— Problem to solve —
Swap "dist" for "distance" in the records from the line with "pose: elev=322.4 azim=359.2" up to and including the line with "Dot at: (230, 273)", and write out only those lines with nothing else changed.

— Provided records —
--- Start ---

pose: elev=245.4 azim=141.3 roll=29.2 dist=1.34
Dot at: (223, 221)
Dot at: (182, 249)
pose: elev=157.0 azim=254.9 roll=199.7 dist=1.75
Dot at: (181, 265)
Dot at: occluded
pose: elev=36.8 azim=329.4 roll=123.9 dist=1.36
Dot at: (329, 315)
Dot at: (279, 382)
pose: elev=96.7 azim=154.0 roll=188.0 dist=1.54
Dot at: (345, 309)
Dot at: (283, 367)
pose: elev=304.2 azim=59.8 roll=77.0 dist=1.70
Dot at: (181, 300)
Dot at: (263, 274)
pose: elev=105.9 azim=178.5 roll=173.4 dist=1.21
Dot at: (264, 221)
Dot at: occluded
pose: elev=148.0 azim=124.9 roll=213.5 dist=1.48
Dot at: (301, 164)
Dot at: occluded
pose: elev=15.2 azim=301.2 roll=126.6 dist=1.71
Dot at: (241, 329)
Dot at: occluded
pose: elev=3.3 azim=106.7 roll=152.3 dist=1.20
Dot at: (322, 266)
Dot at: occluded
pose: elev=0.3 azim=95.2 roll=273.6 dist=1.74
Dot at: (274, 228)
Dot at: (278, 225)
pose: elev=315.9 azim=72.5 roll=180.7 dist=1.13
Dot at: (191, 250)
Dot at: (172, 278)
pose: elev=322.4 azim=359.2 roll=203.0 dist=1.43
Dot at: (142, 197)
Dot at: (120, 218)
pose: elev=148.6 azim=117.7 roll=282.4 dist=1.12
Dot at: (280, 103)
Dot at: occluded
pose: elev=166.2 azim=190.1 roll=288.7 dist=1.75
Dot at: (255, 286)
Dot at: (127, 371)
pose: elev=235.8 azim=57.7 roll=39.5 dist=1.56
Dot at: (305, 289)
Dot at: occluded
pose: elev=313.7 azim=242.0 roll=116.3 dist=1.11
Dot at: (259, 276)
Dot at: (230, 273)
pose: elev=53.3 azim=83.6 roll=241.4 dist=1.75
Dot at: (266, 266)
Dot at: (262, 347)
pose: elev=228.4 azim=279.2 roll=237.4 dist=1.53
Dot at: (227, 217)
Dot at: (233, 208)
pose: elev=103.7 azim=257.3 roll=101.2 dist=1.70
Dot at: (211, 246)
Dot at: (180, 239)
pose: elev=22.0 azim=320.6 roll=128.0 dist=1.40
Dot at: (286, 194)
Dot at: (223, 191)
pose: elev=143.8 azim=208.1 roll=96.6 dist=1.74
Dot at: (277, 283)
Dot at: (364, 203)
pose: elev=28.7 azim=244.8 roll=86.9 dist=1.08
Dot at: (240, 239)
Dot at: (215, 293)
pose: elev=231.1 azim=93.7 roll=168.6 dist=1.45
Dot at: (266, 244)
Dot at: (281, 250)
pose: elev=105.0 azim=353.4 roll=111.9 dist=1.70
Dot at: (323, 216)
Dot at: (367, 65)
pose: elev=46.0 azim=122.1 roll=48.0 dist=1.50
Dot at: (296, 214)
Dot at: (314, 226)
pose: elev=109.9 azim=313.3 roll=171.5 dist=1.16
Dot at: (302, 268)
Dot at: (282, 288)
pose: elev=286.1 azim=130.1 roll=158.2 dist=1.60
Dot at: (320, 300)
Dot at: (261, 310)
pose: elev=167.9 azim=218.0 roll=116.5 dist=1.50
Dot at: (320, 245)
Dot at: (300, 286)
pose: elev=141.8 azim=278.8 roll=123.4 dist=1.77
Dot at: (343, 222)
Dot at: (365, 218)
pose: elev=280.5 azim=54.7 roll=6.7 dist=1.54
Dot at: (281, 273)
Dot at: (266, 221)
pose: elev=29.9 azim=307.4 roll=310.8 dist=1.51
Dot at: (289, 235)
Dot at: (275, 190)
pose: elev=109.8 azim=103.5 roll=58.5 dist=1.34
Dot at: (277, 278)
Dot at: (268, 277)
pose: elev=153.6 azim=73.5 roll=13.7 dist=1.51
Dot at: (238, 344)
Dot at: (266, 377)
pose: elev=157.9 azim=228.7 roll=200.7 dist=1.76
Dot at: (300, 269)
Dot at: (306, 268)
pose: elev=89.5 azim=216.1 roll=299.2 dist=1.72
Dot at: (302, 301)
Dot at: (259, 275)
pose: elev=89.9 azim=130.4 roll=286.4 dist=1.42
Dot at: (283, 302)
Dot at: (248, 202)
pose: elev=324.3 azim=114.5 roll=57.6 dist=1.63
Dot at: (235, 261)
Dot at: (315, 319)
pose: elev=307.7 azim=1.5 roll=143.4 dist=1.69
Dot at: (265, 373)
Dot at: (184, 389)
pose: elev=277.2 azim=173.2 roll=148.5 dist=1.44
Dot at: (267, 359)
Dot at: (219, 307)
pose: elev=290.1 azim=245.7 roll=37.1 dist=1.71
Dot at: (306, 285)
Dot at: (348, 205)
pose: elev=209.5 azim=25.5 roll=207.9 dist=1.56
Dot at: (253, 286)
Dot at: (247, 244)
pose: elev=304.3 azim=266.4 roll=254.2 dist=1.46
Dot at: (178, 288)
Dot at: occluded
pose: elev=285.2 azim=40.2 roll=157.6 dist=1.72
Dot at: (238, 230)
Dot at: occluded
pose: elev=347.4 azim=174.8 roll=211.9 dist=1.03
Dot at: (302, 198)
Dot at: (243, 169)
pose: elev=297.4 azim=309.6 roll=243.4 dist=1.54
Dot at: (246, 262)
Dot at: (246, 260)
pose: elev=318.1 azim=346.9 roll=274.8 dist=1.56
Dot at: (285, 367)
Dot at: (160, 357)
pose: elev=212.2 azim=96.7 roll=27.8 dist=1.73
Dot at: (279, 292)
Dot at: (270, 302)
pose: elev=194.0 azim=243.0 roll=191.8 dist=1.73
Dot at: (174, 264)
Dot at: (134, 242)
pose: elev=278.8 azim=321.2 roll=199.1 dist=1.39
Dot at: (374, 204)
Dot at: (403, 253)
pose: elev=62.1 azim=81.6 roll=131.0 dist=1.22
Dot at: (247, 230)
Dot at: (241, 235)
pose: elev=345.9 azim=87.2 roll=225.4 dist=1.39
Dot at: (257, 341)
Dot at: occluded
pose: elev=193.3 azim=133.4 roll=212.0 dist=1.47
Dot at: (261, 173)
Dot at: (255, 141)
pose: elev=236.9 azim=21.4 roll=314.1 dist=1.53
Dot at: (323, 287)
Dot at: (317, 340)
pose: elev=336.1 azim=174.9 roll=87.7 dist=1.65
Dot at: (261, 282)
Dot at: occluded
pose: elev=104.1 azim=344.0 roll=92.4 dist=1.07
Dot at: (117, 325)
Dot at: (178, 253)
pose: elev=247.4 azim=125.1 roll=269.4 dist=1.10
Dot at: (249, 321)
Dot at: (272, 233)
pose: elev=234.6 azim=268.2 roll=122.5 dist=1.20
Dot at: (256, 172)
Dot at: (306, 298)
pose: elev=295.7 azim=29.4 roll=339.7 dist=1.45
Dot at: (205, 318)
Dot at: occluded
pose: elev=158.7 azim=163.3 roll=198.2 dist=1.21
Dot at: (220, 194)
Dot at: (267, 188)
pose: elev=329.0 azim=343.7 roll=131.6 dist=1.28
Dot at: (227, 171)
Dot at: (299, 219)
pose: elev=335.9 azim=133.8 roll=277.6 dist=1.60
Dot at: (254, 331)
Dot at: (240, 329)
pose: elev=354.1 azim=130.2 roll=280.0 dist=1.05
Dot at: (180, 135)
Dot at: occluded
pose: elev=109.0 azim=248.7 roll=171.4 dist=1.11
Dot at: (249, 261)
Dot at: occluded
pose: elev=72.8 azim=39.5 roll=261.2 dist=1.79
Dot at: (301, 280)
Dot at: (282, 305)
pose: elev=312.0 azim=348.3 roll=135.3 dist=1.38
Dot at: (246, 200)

--- End ---

— Full response —
pose: elev=322.4 azim=359.2 roll=203.0 distance=1.43
Dot at: (142, 197)
Dot at: (120, 218)
pose: elev=148.6 azim=117.7 roll=282.4 distance=1.12
Dot at: (280, 103)
Dot at: occluded
pose: elev=166.2 azim=190.1 roll=288.7 distance=1.75
Dot at: (255, 286)
Dot at: (127, 371)
pose: elev=235.8 azim=57.7 roll=39.5 distance=1.56
Dot at: (305, 289)
Dot at: occluded
pose: elev=313.7 azim=242.0 roll=116.3 distance=1.11
Dot at: (259, 276)
Dot at: (230, 273)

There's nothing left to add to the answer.